## [WHAT NEEDS TO BE DONE]
Beginning at the first line of the material, output each line exactly until you reach and include the line containing "What's New メーカープラグインの使用方法など". Leave every picture out.

## [AVAILABLE DATA]

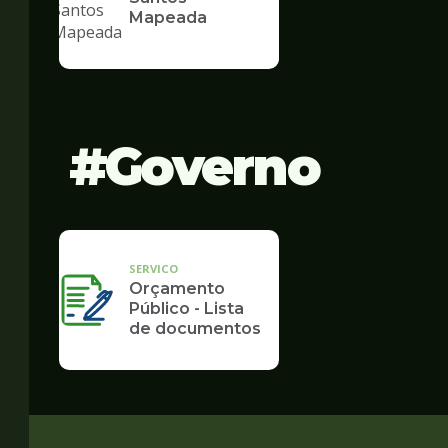
Mapeada
Governo
SERVICO
Orçamento
Público - Lista
de documentos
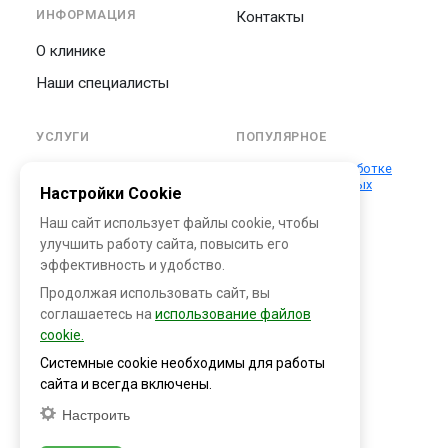
ИНФОРМАЦИЯ
Контакты
О клинике
Наши специалисты
УСЛУГИ
ПОПУЛЯРНОЕ
Положение об обработке
Уходовые процедуры
персональных данных
Настройки Cookie
для лица
Наш сайт использует файлы cookie, чтобы
Инъекционная
улучшить работу сайта, повысить его
косметология
эффективность и удобство.
Аппаратная
Продолжая использовать сайт, вы
косметология
соглашаетесь на
использование файлов
Косметологическая
cookie.
процедура HydraFacial
Системные cookie необходимы для работы
MD®
сайта и всегда включены.
Флебология
Настроить
Пластическая хирургия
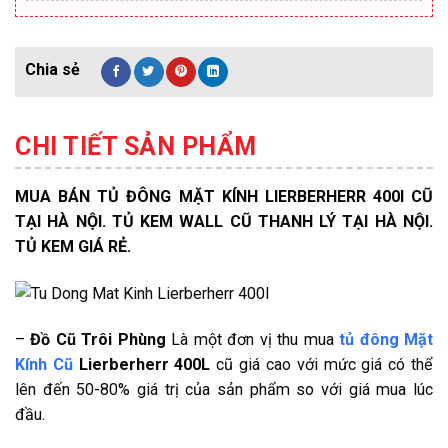
CHI TIẾT SẢN PHẨM
MUA BÁN TỦ ĐÔNG MẶT KÍNH LIERBERHERR 400l CŨ
TẠI HÀ NỘI. TỦ KEM WALL CŨ THANH LÝ TẠI HÀ NỘI.
TỦ KEM GIÁ RẺ.
–
Đồ Cũ Trôi Phùng
Là một đơn vị thu mua
tủ đông Mặt
Kính Cũ
Lierberherr 400L
cũ giá cao với mức giá có thể
lên đến 50-80% giá trị của sản phẩm so với giá mua lúc
đầu.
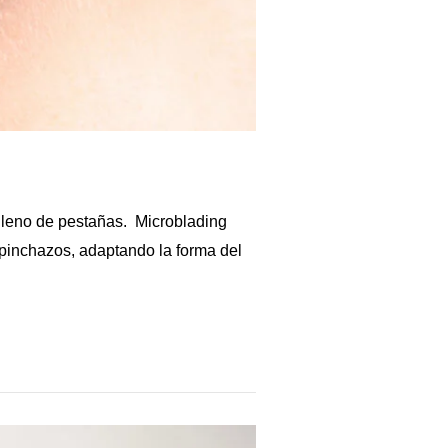
elleno de pestañas. Microblading
s pinchazos, adaptando la forma del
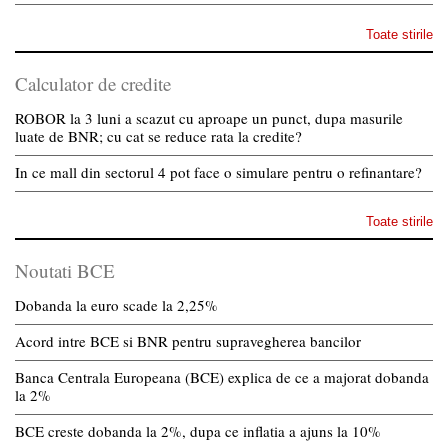
Toate stirile
Calculator de credite
ROBOR la 3 luni a scazut cu aproape un punct, dupa masurile
luate de BNR; cu cat se reduce rata la credite?
In ce mall din sectorul 4 pot face o simulare pentru o refinantare?
Toate stirile
Noutati BCE
Dobanda la euro scade la 2,25%
Acord intre BCE si BNR pentru supravegherea bancilor
Banca Centrala Europeana (BCE) explica de ce a majorat dobanda
la 2%
BCE creste dobanda la 2%, dupa ce inflatia a ajuns la 10%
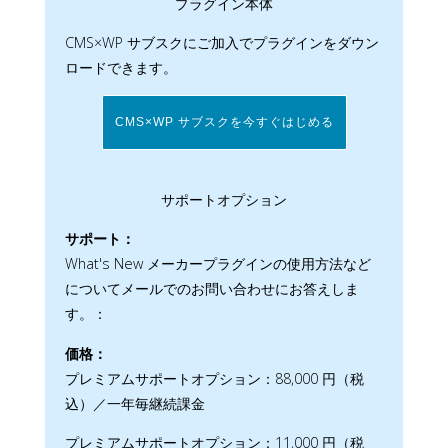
プラグイン本体
CMS×WP サブスクにご加入でプラグインをダウン
ロードできます。
CMS×WP サブスクを今すぐはじめる
サポートオプション
サポート：
What's New メーカープラグインの使用方法など
についてメールでのお問い合わせにお答えしま
す。：
価格：
プレミアムサポートオプション：88,000 円（税
込）／一年毎継続課金
プレミアムサポートオプション：11,000 円（税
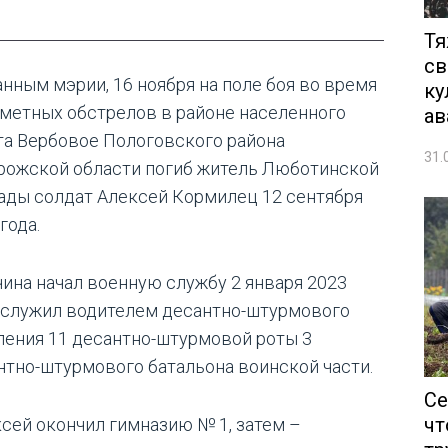
Тя
св
анным мэрии, 16 ноября на поле боя во время
ку
метных обстрелов в районе населенного
ав
та Вербовое Пологовского района
31.
рожской области погиб житель Люботинской
ады солдат Алексей Кормилец 12 сентября
года.
ина начал военную службу 2 января 2023
, служил водителем десантно-штурмового
ления 11 десантно-штурмовой роты 3
нтно-штурмового батальона воинской части.
Се
чт
ксей окончил гимназию № 1, затем –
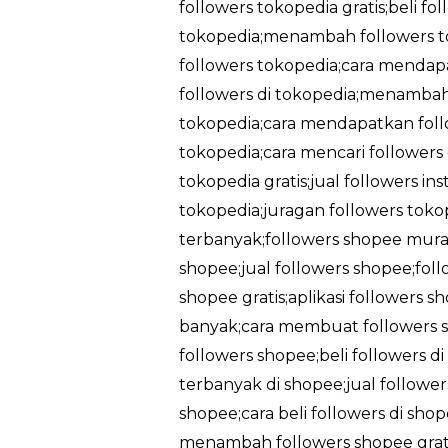
followers tokopedia gratis;beli fo
tokopedia;menambah followers t
followers tokopedia;cara mendapa
followers di tokopedia;menambah 
tokopedia;cara mendapatkan follo
tokopedia;cara mencari followers
tokopedia gratis;jual followers in
tokopedia;juragan followers tokop
terbanyak;followers shopee murah
shopee;jual followers shopee;foll
shopee gratis;aplikasi followers 
banyak;cara membuat followers sh
followers shopee;beli followers d
terbanyak di shopee;jual followe
shopee;cara beli followers di sh
menambah followers shopee gratis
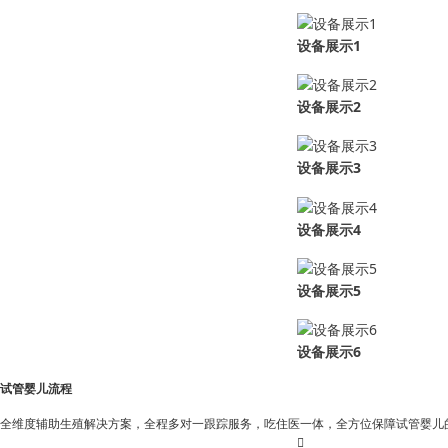
设备展示1
设备展示2
设备展示3
设备展示4
设备展示5
设备展示6
试管婴儿流程
全维度辅助生殖解决方案，全程多对一跟踪服务，吃住医一体，全方位保障试管婴儿

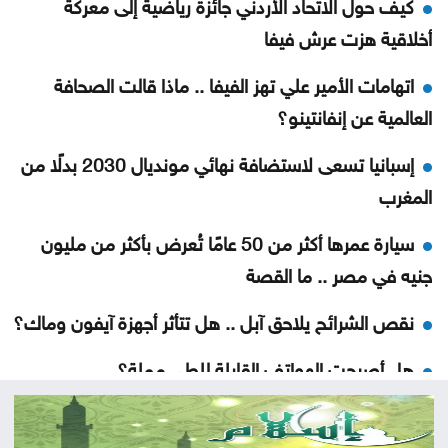
كيف حول الاتحاد الأردني جائزة رياضية إلى معركة
أخلاقية هزت عرش فيفا
اتهامات الأمير علي تهز الفيفا .. ماذا قالت الصحافة
العالمية عن إنفانتينو؟
إسبانيا تسعى لاستضافة نهائي مونديال 2030 بدلًا من
المغرب
سيارة عمرها أكثر من 50 عامًا تُعرض بأكثر من مليون
جنيه في مصر .. ما القصة
نقص الشرائح يلاحق آبل .. هل تتأثر أجهزة آيفون وماك؟
هل أصبحت الهواتف القابلة للطي مملة؟
5 إشارات قد يرسلها القلب قبل الجلطة .. لا تتجاهلها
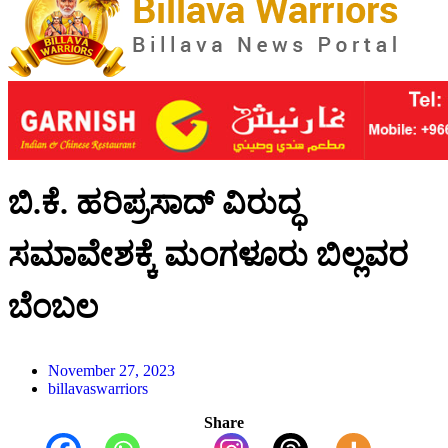
ಬಿ.ಕೆ. ಹರಿಪ್ರಸಾದ್ ವಿರುದ್ಧ
ಸಮಾವೇಶಕ್ಕೆ ಮಂಗಳೂರು ಬಿಲ್ಲವರ
ಬೆಂಬಲ
November 27, 2023
billavaswarriors
Share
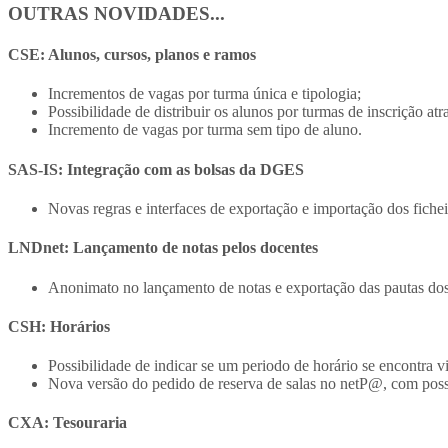
OUTRAS NOVIDADES...
CSE: Alunos, cursos, planos e ramos
Incrementos de vagas por turma única e tipologia;
Possibilidade de distribuir os alunos por turmas de inscrição at
Incremento de vagas por turma sem tipo de aluno.
SAS-IS: Integração com as bolsas da DGES
Novas regras e interfaces de exportação e importação dos fichei
LNDnet: Lançamento de notas pelos docentes
Anonimato no lançamento de notas e exportação das pautas dos 
CSH: Horários
Possibilidade de indicar se um periodo de horário se encontra 
Nova versão do pedido de reserva de salas no netP@, com possib
CXA: Tesouraria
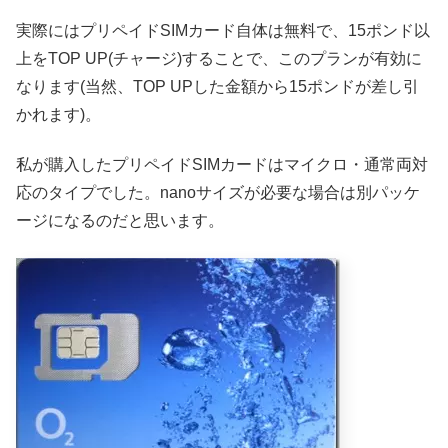
実際にはプリペイドSIMカード自体は無料で、15ポンド以
上をTOP UP(チャージ)することで、このプランが有効に
なります(当然、TOP UPした金額から15ポンドが差し引
かれます)。
私が購入したプリペイドSIMカードはマイクロ・通常両対
応のタイプでした。nanoサイズが必要な場合は別パッケ
ージになるのだと思います。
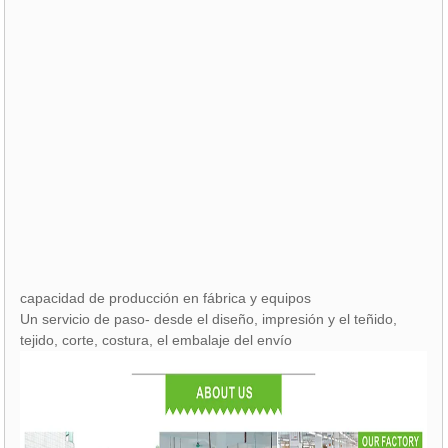
capacidad de producción en fábrica y equipos
Un servicio de paso- desde el diseño, impresión y el teñido,
tejido, corte, costura, el embalaje del envío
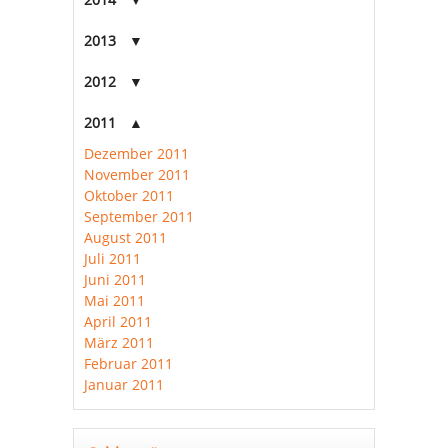
2013
2012
2011
Dezember 2011
November 2011
Oktober 2011
September 2011
August 2011
Juli 2011
Juni 2011
Mai 2011
April 2011
März 2011
Februar 2011
Januar 2011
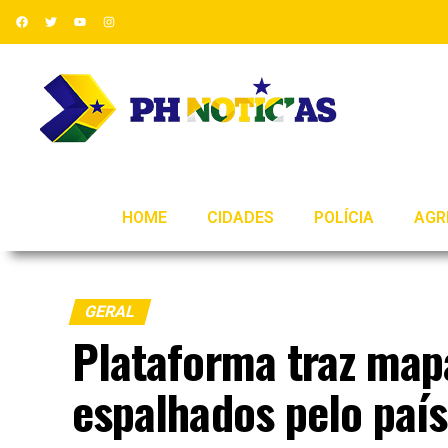
HOME
CIDADES
POLÍCIA
AGR
GERAL
Plataforma traz mapa
espalhados pelo país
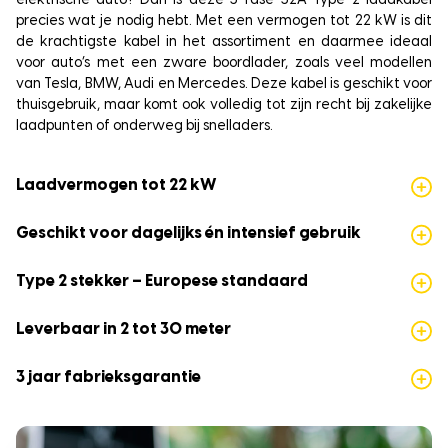
elektrische auto? Dan is deze 3 fase 32A Type 2 laadkabel
precies wat je nodig hebt. Met een vermogen tot 22 kW is dit
de krachtigste kabel in het assortiment en daarmee ideaal
voor auto’s met een zware boordlader, zoals veel modellen
van Tesla, BMW, Audi en Mercedes. Deze kabel is geschikt voor
thuisgebruik, maar komt ook volledig tot zijn recht bij zakelijke
laadpunten of onderweg bij snelladers.
Laadvermogen tot 22 kW
Geschikt voor dagelijks én intensief gebruik
Type 2 stekker – Europese standaard
Leverbaar in 2 tot 30 meter
3 jaar fabrieksgarantie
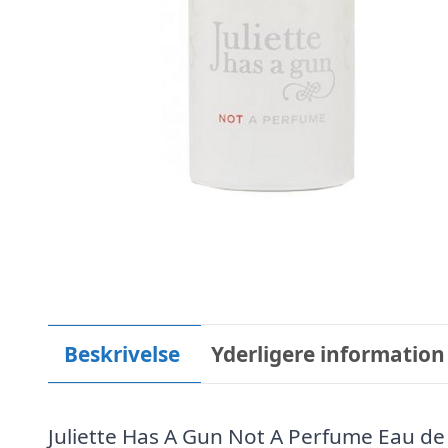
Beskrivelse
Yderligere information
Juliette Has A Gun Not A Perfume Eau d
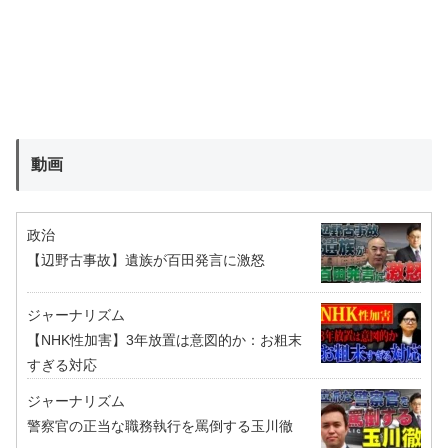
動画
政治
【辺野古事故】遺族が百田発言に激怒
ジャーナリズム
【NHK性加害】3年放置は意図的か：お粗末
すぎる対応
ジャーナリズム
警察官の正当な職務執行を罵倒する玉川徹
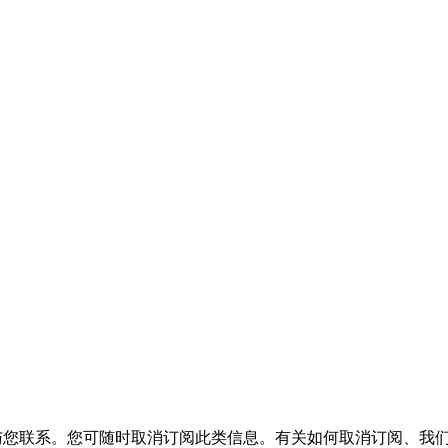
服务与您联系。您可随时取消订阅此类信息。有关如何取消订阅、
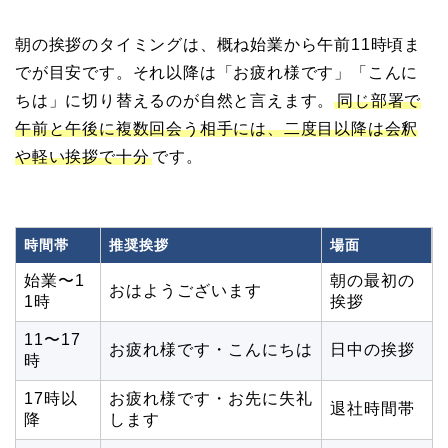
朝の挨拶のタイミングは、概ね始業から午前11時頃ま
でが目安です。それ以降は「お疲れ様です」「こんに
ちは」に切り替えるのが自然と言えます。
同じ部署で
午前と午後に複数回会う相手には、二度目以降は会釈
や軽い挨拶で十分
です。
時間帯
推奨挨拶
場面
始業〜1
朝の最初の
おはようございます
1時
挨拶
11〜17
お疲れ様です・こんにちは
日中の挨拶
時
17時以
お疲れ様です・お先に失礼
退社時間帯
降
します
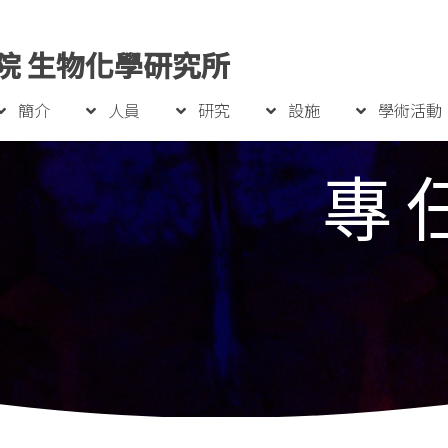
院 生物化學研究所
簡介
人員
研究
設施
學術活動
專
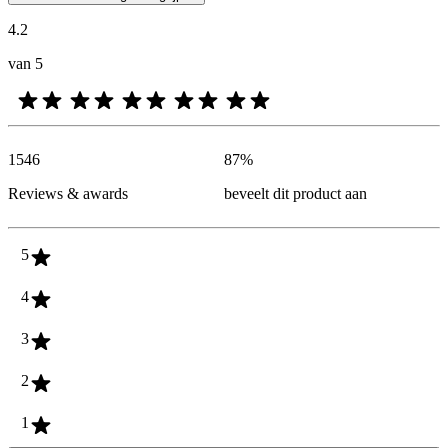
4.2
van 5
1546
87
%
Reviews & awards
beveelt dit product aan
5
4
3
2
1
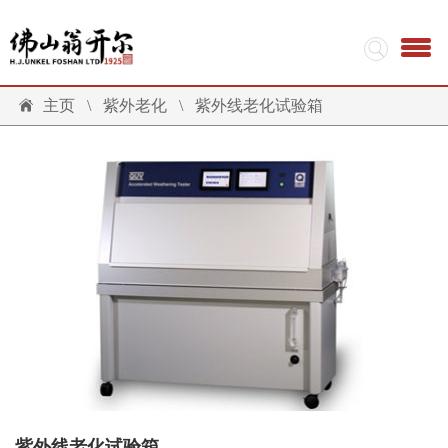
主页
\
紫外老化
\
紫外线老化试验箱
紫外线老化试验箱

## [EXERCISE SOLUTION]
Mapeada
Governo
SERVICO
Orçamento
Público - Lista
de documentos
ИНФОРМАЦИЯ
Контакты
О клинике
Наши специалисты
УСЛУГИ
ПОПУЛЯРНОЕ
Положение об обработке
Уходовые процедуры
персональных данных
Настройки Cookie
для лица
Наш сайт использует файлы cookie, чтобы
Инъекционная
улучшить работу сайта, повысить его
косметология
эффективность и удобство.
Аппаратная
Продолжая использовать сайт, вы
косметология
соглашаетесь на
использование файлов
Косметологическая
cookie.
процедура HydraFacial
Системные cookie необходимы для работы
MD®
сайта и всегда включены.
Флебология
Настроить
Пластическая хирургия
CHI TIẾT SẢN PHẨM
MUA BÁN TỦ ĐÔNG MẶT KÍNH LIERBERHERR 400l CŨ
TẠI HÀ NỘI. TỦ KEM WALL CŨ THANH LÝ TẠI HÀ NỘI.
TỦ KEM GIÁ RẺ.
–
Đồ Cũ Trôi Phùng
Là một đơn vị thu mua
tủ đông Mặt
Kính Cũ
Lierberherr 400L
cũ giá cao với mức giá có thể
lên đến 50-80% giá trị của sản phẩm so với giá mua lúc
đầu.
elleno de pestañas. Microblading
s pinchazos, adaptando la forma del
Toate stirile
Calculator de credite
ROBOR la 3 luni a scazut cu aproape un punct, dupa masurile
luate de BNR; cu cat se reduce rata la credite?
In ce mall din sectorul 4 pot face o simulare pentru o refinantare?
Toate stirile
Noutati BCE
Dobanda la euro scade la 2,25%
Acord intre BCE si BNR pentru supravegherea bancilor
Banca Centrala Europeana (BCE) explica de ce a majorat dobanda
la 2%
BCE creste dobanda la 2%, dupa ce inflatia a ajuns la 10%
プラグイン本体
CMS×WP サブスクにご加入でプラグインをダウン
ロードできます。
CMS×WP サブスクを今すぐはじめる
サポートオプション
サポート：
What's New メーカープラグインの使用方法など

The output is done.